I decided to stack meditation with another daily habit: putting my twins to bed. This is a stressful activity. Police departments probably train their hostage negotiators by putting twin 7-year olds to bed. It's also a trigger for distraction. There were plenty of nights where I'd finally get them to bed, I'd start looking at my phone afterwards, then realize I've been reading the history of sandwiches for 60 minutes. That's a terrible way to spend the limited amount of free time I have, so I decided I'd meditate for 10 minutes in Headspace as soon as I got them down.

What Happened?

First, I did meditate every day. Habit stacking worked. More often than not, I put the twins to bed, I meditated, then I went right into a useful part of my evening. This whole process was a little more challenging when we deviated from our usual schedule like on a weekend road trip. Then, I just started Headspace's Wind Down and cranked the volume up for everyone. Who wouldn't want to participate in mandatory family meditation in a random hotel room? This actually worked great and put my oldest son right to sleep.

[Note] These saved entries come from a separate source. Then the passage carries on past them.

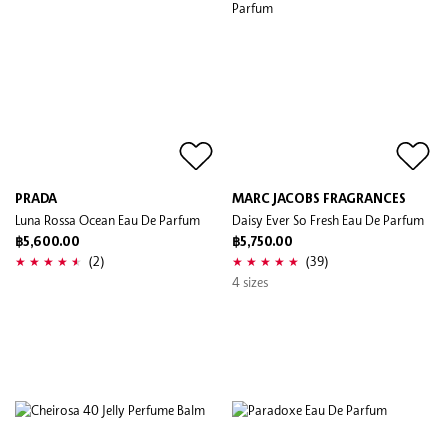
PRADA
MARC JACOBS FRAGRANCES
Luna Rossa Ocean Eau De Parfum
Daisy Ever So Fresh Eau De Parfum
฿5,600.00
฿5,750.00
(2)
(39)
4 sizes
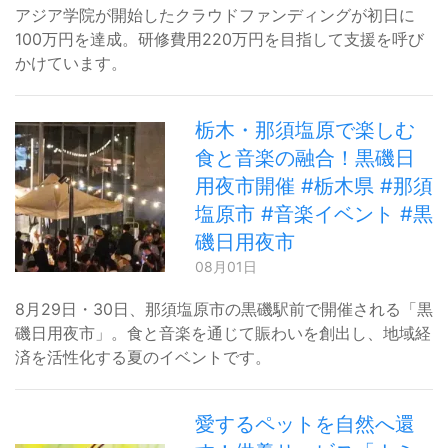
アジア学院が開始したクラウドファンディングが初日に
100万円を達成。研修費用220万円を目指して支援を呼び
かけています。
栃木・那須塩原で楽しむ
食と音楽の融合！黒磯日
用夜市開催 #栃木県 #那須
塩原市 #音楽イベント #黒
磯日用夜市
08月01日
8月29日・30日、那須塩原市の黒磯駅前で開催される「黒
磯日用夜市」。食と音楽を通じて賑わいを創出し、地域経
済を活性化する夏のイベントです。
愛するペットを自然へ還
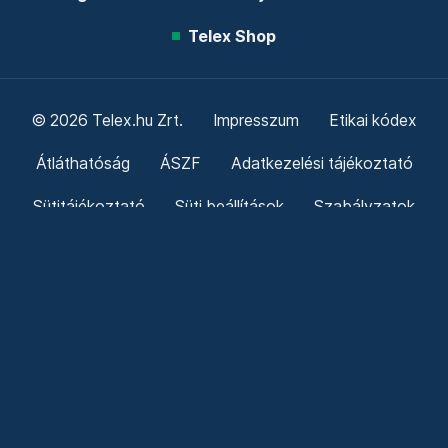
Telex Shop
© 2026 Telex.hu Zrt.
Impresszum
Etikai kódex
Átláthatóság
ÁSZF
Adatkezelési tájékoztató
Sütitájékoztató
Süti beállítások
Szabályzatok
Kommentelési szabályzat
Telex Sales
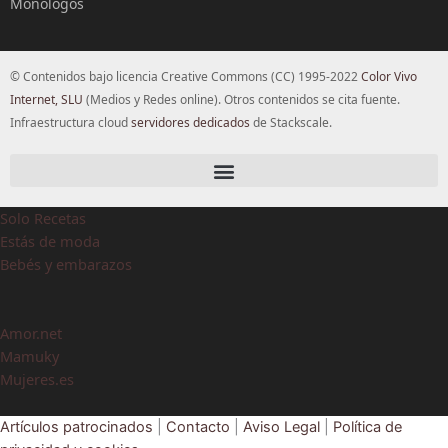
Monólogos
© Contenidos bajo licencia Creative Commons (CC) 1995-2022
Color Vivo
Internet, SLU
(Medios y Redes online). Otros contenidos se cita fuente.
Infraestructura cloud
servidores dedicados
de Stackscale.
Solo Recetas
Estás de moda
Bebés y embarazos
Amor.net
Mamuky
Mujeres.es
Artículos patrocinados
|
Contacto
|
Aviso Legal
|
Política de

Did I see the health benefits, like lower blood pressure and heart rate? Before I launch into this, let me clarify: there are some serious correlation vs. causation questions here. This is all highly anecdotal and a sample size of 1. You can't present this blog post as a scholarly reference on cardiovascular health, as tempting as that might be.

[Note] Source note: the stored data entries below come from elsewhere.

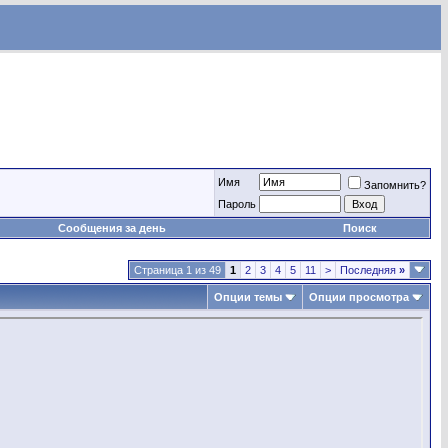
Имя
Запомнить?
Пароль
Сообщения за день
Поиск
Страница 1 из 49
1
2
3
4
5
11
>
Последняя
»
Опции темы
Опции просмотра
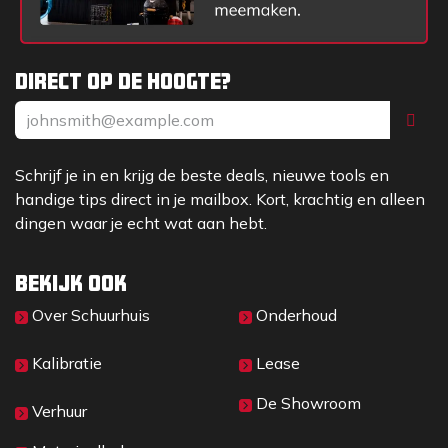
Direct op de hoogte?
Schrijf je in en krijg de beste deals, nieuwe tools en
handige tips direct in je mailbox. Kort, krachtig en alleen
dingen waar je echt wat aan hebt.
Bekijk ook
Over Sc​huurhuis
Onderhoud
Kalibratie
Lease
De Showroom
Verhuur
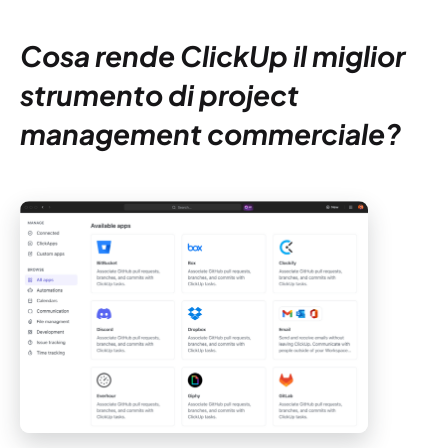
Cosa rende ClickUp il miglior
strumento di project
management commerciale?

Enough preamble: what happened? I tried to be systematic. I bought a blood pressure monitor off Amazon to actually measure progress here. Ten random days throughout January, I measured my blood pressure and pulse before, then after, meditation. On 70% of these days, my blood pressure or pulse decreased after meditation. The long term trends are far more interesting. When I look at my starting measurements on the first day vs. my ending measurements on the last day, systolic blood pressure decreased by -6.7%, diastolic decreased by -9.1%, and my resting pulse decreased by -5%. That's a lot, considering all I did was sit on the floor and breathe! The health benefits exceeded my expectations.

Did I feel calmer or more mindful? That's hard to say conclusively, but I did see signs of progress. First, I was more likely to be productive following meditation, compared to my usual nightly doomscrolling. Good! Second, there were handful of times where I observed that "Hey, I'm angry right now" and calmed myself down, rather than just act and make things worse. Also good! Finally, I felt like I handled conflict a little more productively, both at work and at home. But on the whole, there were no incredible transformations here, and precisely zero people saw my awesome mindfulness and assumed I was a mystical guru. I was maybe 6.7% calmer, similar to my blood pressure findings. Again, that's pretty good, considering all I did was sit on the floor and breathe.

Keep It or Kick It?

Discerning readers will notice I keep bolding the good stuff. That means I'll keep the habit. It's also interesting observe that I made it through January and just kept meditating every day, before I wrote this post and made an explicit decision on it.

What's Next?

For February, I'm going to to try something that's honestly 1000x harder and more unpleasant: tracking our expenses. I've been content to light a small pile of money on fire each month if it meant I didn't have to look at my credit card bills. But if I build the habit of looking at these expenses, I hope to save money and automate a lot of the financial toil. That's the idea at least, see you in a month!